US-Wahl:FBI rät von Strafanklage gegen Clinton ab

Hillary Clinton Addresses Nat'l Education Association Representative Assembly

Hillary Clinton bei einem Auftritt in Washington, D.C.

(Foto: AFP)
  • Entscheidung im Fall Clinton: Das FBI sieht keine ausreichende Beweislage dafür, Anklage gegen Hillary Clinton zu erheben.
  • In ihrer Zeit als Außenministerin hatte diese mehrere private Server genutzt, um E-Mails zu verschicken.
  • Diesen Umgang bezeichnete FBI-Chef James Comey als "extrem fahrlässig".
  • Das Lieblingsargument von Donald Trump wird durch die heutige Entscheidung nicht entkräftet.

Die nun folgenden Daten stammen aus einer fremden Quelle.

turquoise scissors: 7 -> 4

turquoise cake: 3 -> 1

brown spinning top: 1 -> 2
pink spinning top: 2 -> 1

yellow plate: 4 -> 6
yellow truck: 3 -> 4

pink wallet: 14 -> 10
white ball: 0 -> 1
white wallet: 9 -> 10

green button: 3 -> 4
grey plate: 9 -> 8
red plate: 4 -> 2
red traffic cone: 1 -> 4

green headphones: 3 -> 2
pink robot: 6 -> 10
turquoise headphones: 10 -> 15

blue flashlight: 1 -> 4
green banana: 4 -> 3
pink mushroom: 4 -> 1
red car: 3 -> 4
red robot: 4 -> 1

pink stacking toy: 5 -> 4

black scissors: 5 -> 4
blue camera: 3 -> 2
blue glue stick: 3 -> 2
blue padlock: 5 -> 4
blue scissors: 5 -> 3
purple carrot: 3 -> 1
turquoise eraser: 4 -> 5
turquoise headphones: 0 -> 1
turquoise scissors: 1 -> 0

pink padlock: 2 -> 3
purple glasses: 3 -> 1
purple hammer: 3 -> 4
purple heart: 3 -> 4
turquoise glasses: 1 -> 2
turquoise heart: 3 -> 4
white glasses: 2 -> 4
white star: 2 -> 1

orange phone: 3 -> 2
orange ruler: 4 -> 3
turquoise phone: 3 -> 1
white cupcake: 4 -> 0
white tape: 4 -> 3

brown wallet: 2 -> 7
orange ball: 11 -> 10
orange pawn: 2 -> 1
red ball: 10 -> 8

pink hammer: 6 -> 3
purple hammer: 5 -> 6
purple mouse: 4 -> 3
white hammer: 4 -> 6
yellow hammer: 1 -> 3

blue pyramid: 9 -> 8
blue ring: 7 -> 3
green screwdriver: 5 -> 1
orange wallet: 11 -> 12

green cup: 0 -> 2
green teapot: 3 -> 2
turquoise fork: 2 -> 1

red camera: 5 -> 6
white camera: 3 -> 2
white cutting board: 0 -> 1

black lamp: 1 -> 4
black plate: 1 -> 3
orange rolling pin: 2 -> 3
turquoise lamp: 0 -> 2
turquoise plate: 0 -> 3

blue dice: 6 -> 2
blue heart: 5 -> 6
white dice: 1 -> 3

Von Matthias Kolb, Washington und Hakan Tanriverdi, New York

Entscheidung in der E-Mail-Affäre: Der Chef Bundespolizei FBI hat sich dagegen ausgesprochen (den Wortlaut seiner Rede finden Sie hier), Hillary Clinton strafrechtlich anzuklagen. Seit Monaten ermittelt die Behörde unter Aufsicht von James Comey, ob die demokratische Anwärterin auf das Präsidentenamt gegen geltende Gesetze verstoßen haben könnte. In ihrer Zeit als Außenministerin hatte Clinton für ihre Kommunikation per E-Mail mehrere Server in Privatbesitz genutzt - und nicht etwa Server der Regierung, die für solche Kommunikation vorgesehen sind.

"Obwohl es Hinweise auf mögliche Verletzungen der Satzung gibt, die den Umgang mit vertraulichen Informationen regelt", sagte Comey während einer Pressekonferenz, "lautet unser Urteil, dass kein vernünftiger Strafverfolger so einen Fall vor Gericht bringen würde."

"Extrem fahrlässig"

Das FBI geht davon aus, dass die gefundenen Hinweise sich nicht erhärten lassen und auch die Frage nach dem Vorsatz schwierig zu beantworten ist. In bisherigen Fällen, in denen eine Strafanklage erstattet wurde, habe es hingegen "eindeutig absichtliche und vorsätzlich falsche Umgänge mit vertraulichen Informationen" gegeben. Diese Eindeutigkeit fehle im Fall von Clinton. Comey ergänzt jedoch, dass die Demokratin "extrem fahrlässig" gehandelt habe.

Damit untergräbt der FBI-Chef nicht nur Clintons Argument, dass sie wegen ihrer jahrelangen Erfahrung besser als Trump fürs Weiße Haus geeignet sei. Konservative Politiker und Fox News-Moderatoren werden darüber schimpfen, dass Clinton eine Sonderbehandlung ("Obamas Regierung schont sie") erhalten hat und auf das sonderbare Treffen von Ehemann Bill mit Justizministerin Loretta Lynch (mehr hier) verweisen. Lynch hatte angekündigt, dem Rat des FBI folgen zu wollen.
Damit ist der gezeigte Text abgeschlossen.